Esto se explica por la responsabilidad percibida desde el mundo adulto por el cuidado y protección de estos sujetos "vulnerables". En ese sentido, la conducta familiar se asocia con el proceso de aceptación de contar con una persona con diversidad funcional en ella. Por lo general, esto se traduce en la reorganización de la familia en función de esta persona, generándose una dependencia mutua entre la persona con diversidad funcional y su cuidador/a.

A su vez, esta dinámica se relaciona con el progresivo aislamiento social que experimentan los miembros de la familia que refuerzan asimismo la dependencia. De este modo, la infantilización aparece como una estrategia coherente con la necesidad de cuidado, pero que impacta negativamente en el concepto de sí mismo (Baldaro, Govigli y Valgimigli, 2002).

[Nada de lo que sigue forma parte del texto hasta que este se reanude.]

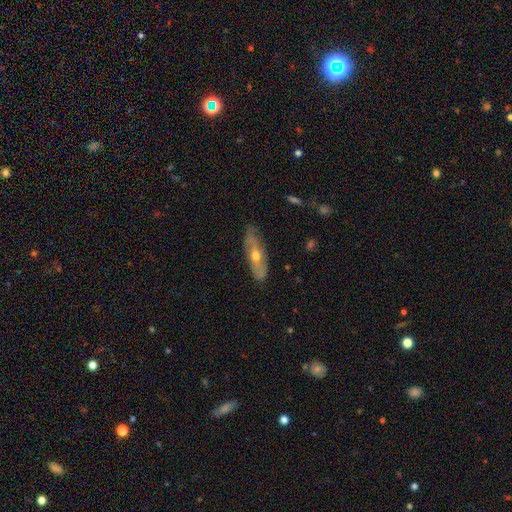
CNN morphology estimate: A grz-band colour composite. It shows a featured or disk galaxy (62%). Merging: none (82%).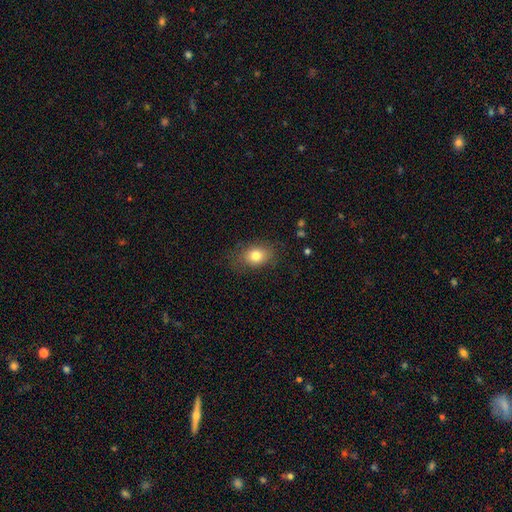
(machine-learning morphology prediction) The model was most divided on "how rounded": in between: 69%, round: 30%, cigar-shaped: 1%. More confident: smooth or featured — smooth (79%); merging — none (77%).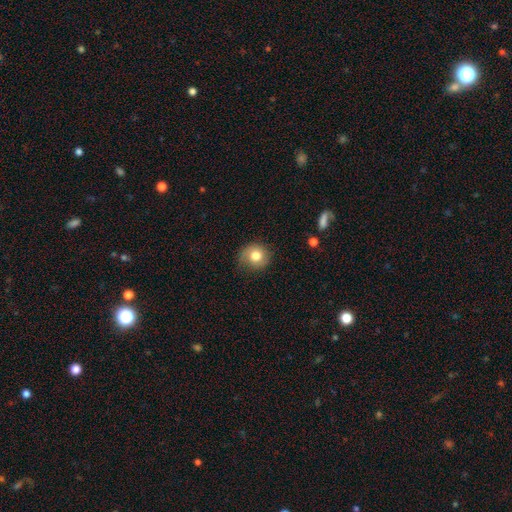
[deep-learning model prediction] Smooth or featured? smooth (77%)
How rounded? round (86%)
Merging? none (70%)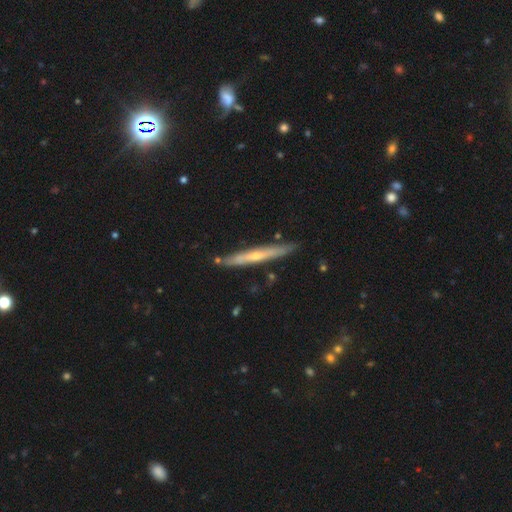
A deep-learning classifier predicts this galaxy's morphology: Smooth or featured? featured or disk (61%)
Edge-on disk? yes (92%)
Edge-on bulge? rounded (60%)
Merging? none (85%)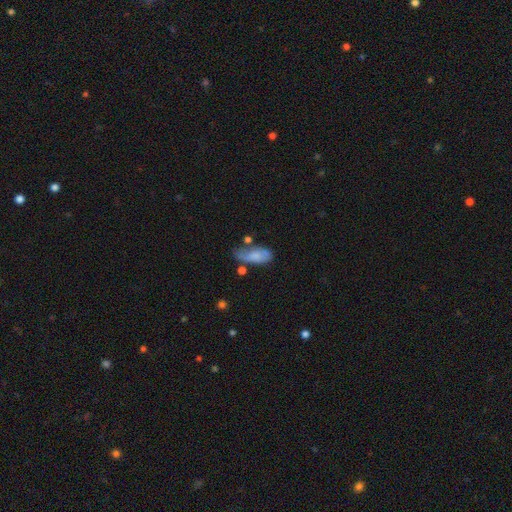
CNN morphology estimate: Smooth or featured: smooth — 70% (featured or disk — 22%)
How rounded: in between — 85% (cigar-shaped — 12%)
Merging: none — 40% (minor disturbance — 32%)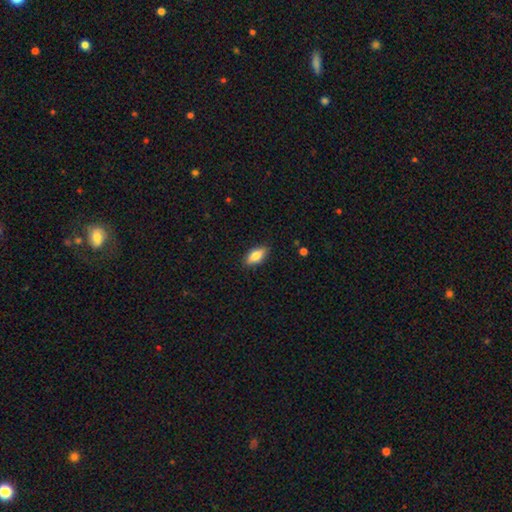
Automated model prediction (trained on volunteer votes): smooth_or_featured: smooth (p=0.73) [alt: featured or disk p=0.20]
how_rounded: in between (p=0.82) [alt: cigar-shaped p=0.14]
merging: none (p=0.86) [alt: minor disturbance p=0.11]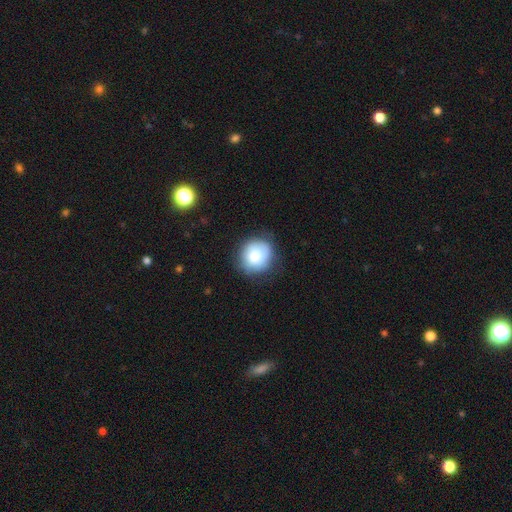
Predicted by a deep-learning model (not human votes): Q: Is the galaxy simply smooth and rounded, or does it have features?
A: smooth — 81%.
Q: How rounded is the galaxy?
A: round — 86%.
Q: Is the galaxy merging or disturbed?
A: none — 73%.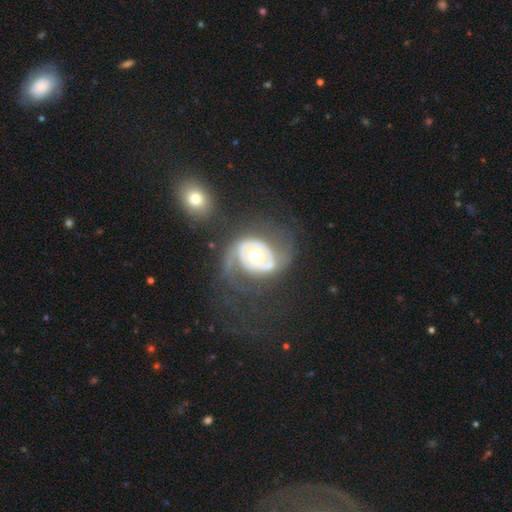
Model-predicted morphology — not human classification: type=featured or disk (78%); edge-on=no (96%); bar=no (78%); spiral arms=yes (58%); bulge=moderate (69%); merging=none (48%).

La sobreprotección también se vincula al riesgo de ser abusadas. A este respecto, López (2002) denuncia el uso de personas con diversidad funcional mental en prostitución, además de recordar la mayor prevalencia de abusos sexuales en población con diversidad funcional y sobre todo en mujeres.

Por lo mismo, la importancia de la educación sexual se relaciona con la protección frente a los riesgos de la actividad sexual. En este ámbito, López (2002) distingue 3 modelos de educación: un modelo de riesgos, enfocado en la prevención e información, un modelo moral que pretende evitar toda manifestación sexual y un modelo "para la revolución social y sexual", que asume la importancia de esta dimensión en la vida de todas las personas. Para la intervención, propone una metodología grupal que favorezca el autoconocimiento y la reflexión bajo la idea de que la experiencia positiva de la sexualidad modifica la autopercepción y vinculación con el medio.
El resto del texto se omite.